### [Records supplied]
★ ★ ★ ★
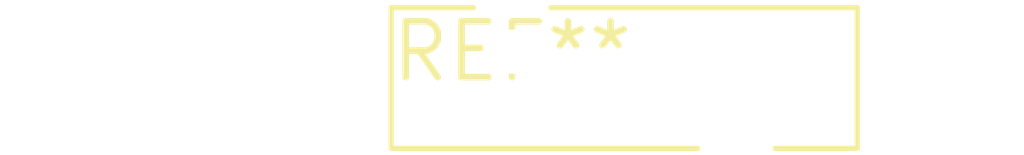
<source format=kicad_pcb>
(kicad_pcb (version 20240108) (generator pcbnew)

  (general
    (thickness 1.6)
  )

  (paper "A4")
  (layers
    (0 "F.Cu" signal)
    (31 "B.Cu" signal)
    (32 "B.Adhes" user "B.Adhesive")
    (33 "F.Adhes" user "F.Adhesive")
    (34 "B.Paste" user)
    (35 "F.Paste" user)
    (36 "B.SilkS" user "B.Silkscreen")
    (37 "F.SilkS" user "F.Silkscreen")
    (38 "B.Mask" user)
    (39 "F.Mask" user)
    (40 "Dwgs.User" user "User.Drawings")
    (41 "Cmts.User" user "User.Comments")
    (42 "Eco1.User" user "User.Eco1")
    (43 "Eco2.User" user "User.Eco2")
    (44 "Edge.Cuts" user)
    (45 "Margin" user)
    (46 "B.CrtYd" user "B.Courtyard")
    (47 "F.CrtYd" user "F.Courtyard")
    (48 "B.Fab" user)
    (49 "F.Fab" user)
    (50 "User.1" user)
    (51 "User.2" user)
    (52 "User.3" user)
    (53 "User.4" user)
    (54 "User.5" user)
    (55 "User.6" user)
    (56 "User.7" user)
    (57 "User.8" user)
    (58 "User.9" user)
  )

  (setup
    (pad_to_mask_clearance 0)
    (pcbplotparams
      (layerselection 0x00010fc_ffffffff)
      (plot_on_all_layers_selection 0x0000000_00000000)
      (disableapertmacros false)
      (usegerberextensions false)
      (usegerberattributes false)
      (usegerberadvancedattributes false)
      (creategerberjobfile false)
      (dashed_line_dash_ratio 12.000000)
      (dashed_line_gap_ratio 3.000000)
      (svgprecision 4)
      (plotframeref false)
      (viasonmask false)
      (mode 1)
      (useauxorigin false)
      (hpglpennumber 1)
      (hpglpenspeed 20)
      (hpglpendiameter 15.000000)
      (dxfpolygonmode false)
      (dxfimperialunits false)
      (dxfusepcbnewfont false)
      (psnegative false)
      (psa4output false)
      (plotreference false)
      (plotvalue false)
      (plotinvisibletext false)
      (sketchpadsonfab false)
      (subtractmaskfromsilk false)
      (outputformat 1)
      (mirror false)
      (drillshape 1)
      (scaleselection 1)
      (outputdirectory "")
    )
  )

  (net 0 "")

  (footprint "Fuse_Bourns_MF-RG500" (layer "F.Cu") (at 0 0))

)

</source>
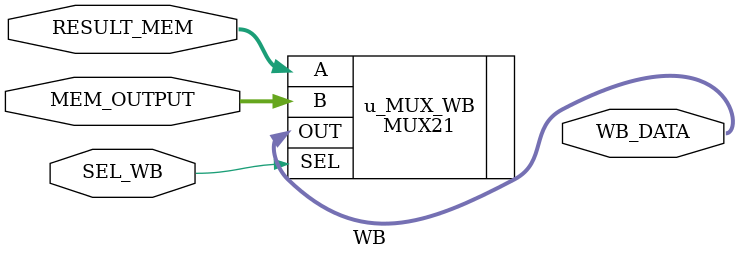
<source format=sv>
module WB #(
	parameter BITS = 32)
(
    //DATA
    input logic SEL_WB,
	input logic [BITS-1:0] RESULT_MEM,
	input logic [BITS-1:0] MEM_OUTPUT,
	
	output logic [BITS-1:0] WB_DATA
);
										

MUX21 #(32) u_MUX_WB(
	.SEL(SEL_WB),
	.A(RESULT_MEM),
	.B(MEM_OUTPUT),
	.OUT(WB_DATA)
);
endmodule

</source>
★ ★ ★ ★
### [Request]
For each line in the entries that contains the string "CrtYd", make a copy.

### [Answer below]
    (46 "B.CrtYd" user "B.Courtyard")
    (47 "F.CrtYd" user "F.Courtyard")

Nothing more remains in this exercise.